Women's Pajamas | Back To Basics With Traditional Nightgowns

Back To Basics With Traditional Nightgowns


The humble nightgown is the original women’s sleepwear. Starting as a simple shift made of plain white material is has gradually evolved into the vast range of fancy nighties and nightwear that we know today. But the classic plain nightgown is still widely available and very popular. For simple, practical sleepwear that can be surprisingly attractive you might need to reconsider your attitude to the plain ladies nightgown.

The classic nightgown is a long, loose, dress style garment that reaches from the neck to the floor covering up all the body and the arms and legs, in fact it is sometimes referred to as a nightdress. Historically, they would have been worn by men and women and to differentiate the male and female nightwear, nightgowns for women were usually decorated in a feminine manner with ribbons, bows, lace and embroidery. While to a modern eye these long nightdresses appear modest the reason for their all covering style had more to do with keeping the wearer warm and comfortable in the days before well heated bedrooms. These practical attributes are still attractive in nightgowns but they are also styled to be more feminine and to make the wearer more attractive. There is a subtle sensual feel to a well designed nightgown that teases by suggesting what is underneath rather than displaying it. Of course, if you want a more overt and sexy sleepwear there is always the skimpier successor to the nightgown which is the babydoll nightie.

The difference between a nightgown and nightie is vague but generally a nightgown is something that veers towards the traditional garment described above. Traditionally, they were made in simple white materials with linen and cotton nightgowns being the commonest form of women’s sleepwear. For colder weather there was always heavy flannel nightgowns. For wealthier women and for more special occasions, such as wedding nights, there were silk nightgowns and later satin became a popular and more accessible material. The basic night gown would have long sleeves and a high neck which, especially if teemed with a nightcap, kept the wearer well insulated from the cold. The long flowing body of the gown allowed free movement in sleep and would trap warm air around the body to help keep a sleeping woman warm.

Today, even traditional nightgowns will come in a variety of decorative styles for a more feminine feel. Long sleeves, while still available are uncommon, replaced either by short or sleeveless versions. Necklines have become lower too and a loose white nightgown with a plunging neckline can create an exciting contrast between the virginal white nightdress and the dramatic décolleté. Trimmings of lace and ribbons are pretty much standard too.

For those who hark back to the traditional night attire there is a thriving business in Victorian and vintage nightgowns.
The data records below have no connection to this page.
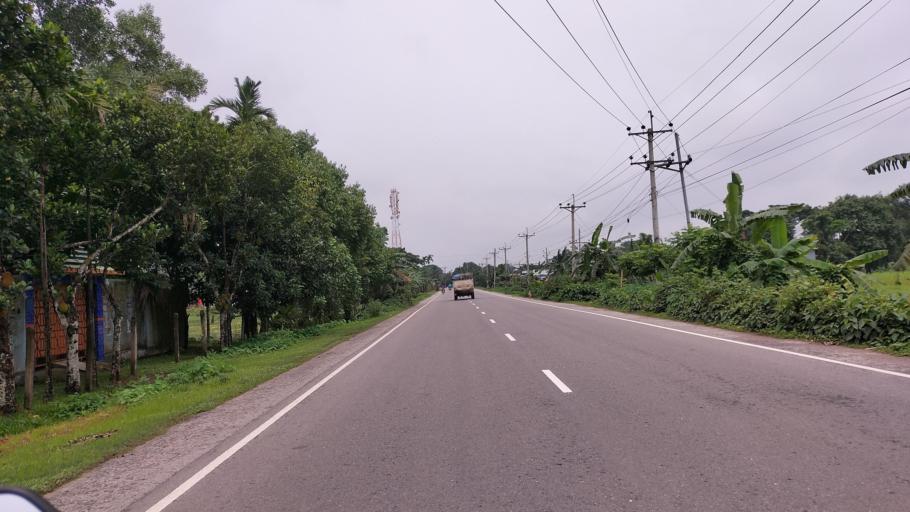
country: BD
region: Dhaka
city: Netrakona
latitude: 24.8497
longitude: 90.6408
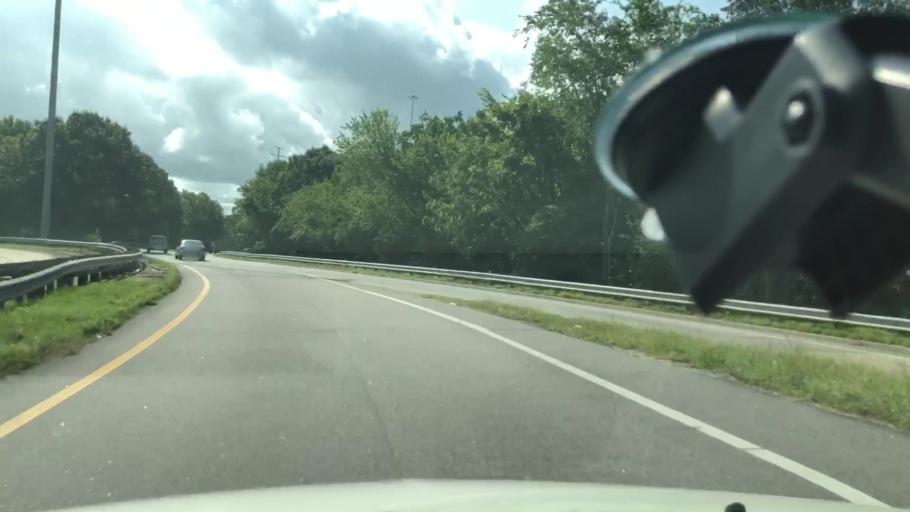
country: US
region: Virginia
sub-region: City of Chesapeake
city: Chesapeake
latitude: 36.8433
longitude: -76.1984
As much of the detail on these gowns was done by hand the workmanship of the embroidery and lace can be beautiful and a good vintage nightgown can be as much a work of art as something to sleep in. There are dedicated dealers in these sorts of garments and of course sites like e-bay will always have interesting and unusual old sleepwear for sale.

Most designers and retailers now include their own take on this classic style. In addition to the traditional materials there is a range of synthetic materials that mimic traditional satin and silk sleepwear and specialist fleece and microfiber materials to create very warm winter nightdresses. Contemporary designs do tend to be more revealing but still use traditional decorative ideas such as lace and embroidery. These have been updated with fancy prints and a much wider range of colors than the traditional white nightdress.

While one of the great things about nightgowns is that they are less size sensitive than other styles of sleepwear, they do come in a range of sizes including specialist sizes. For the shorter woman who will find even small sizes too long there are dedicated petite nightgowns. Similarly, there are many plus size nightgowns too and many fuller figured women prefer these to plus size pajamas.

Nightgowns are also a popular choice with pregnant women who find them more comfortable to wear than conventional pajamas and, of course, they have more room to “grow into” than conventional pajamas. Not only are they more comfortable to wear they are flattering and allow an expectant mother to indulge her flirty and feminine side. There are many dedicated ranges of maternity sleepwear that provide special maternity nightgowns. Nursing nightgowns are also popular and are usually fitted with easy to open straps or panels for quick breastfeeding. They can also be designed with integral bras for extra support and pads to help with leaking or painful breasts.

There is much more to women’s sleepwear than women’s pajamas and the old-fashioned nightgown can be as fresh, feminine and fabulous as any other intimate item in your wardrobe.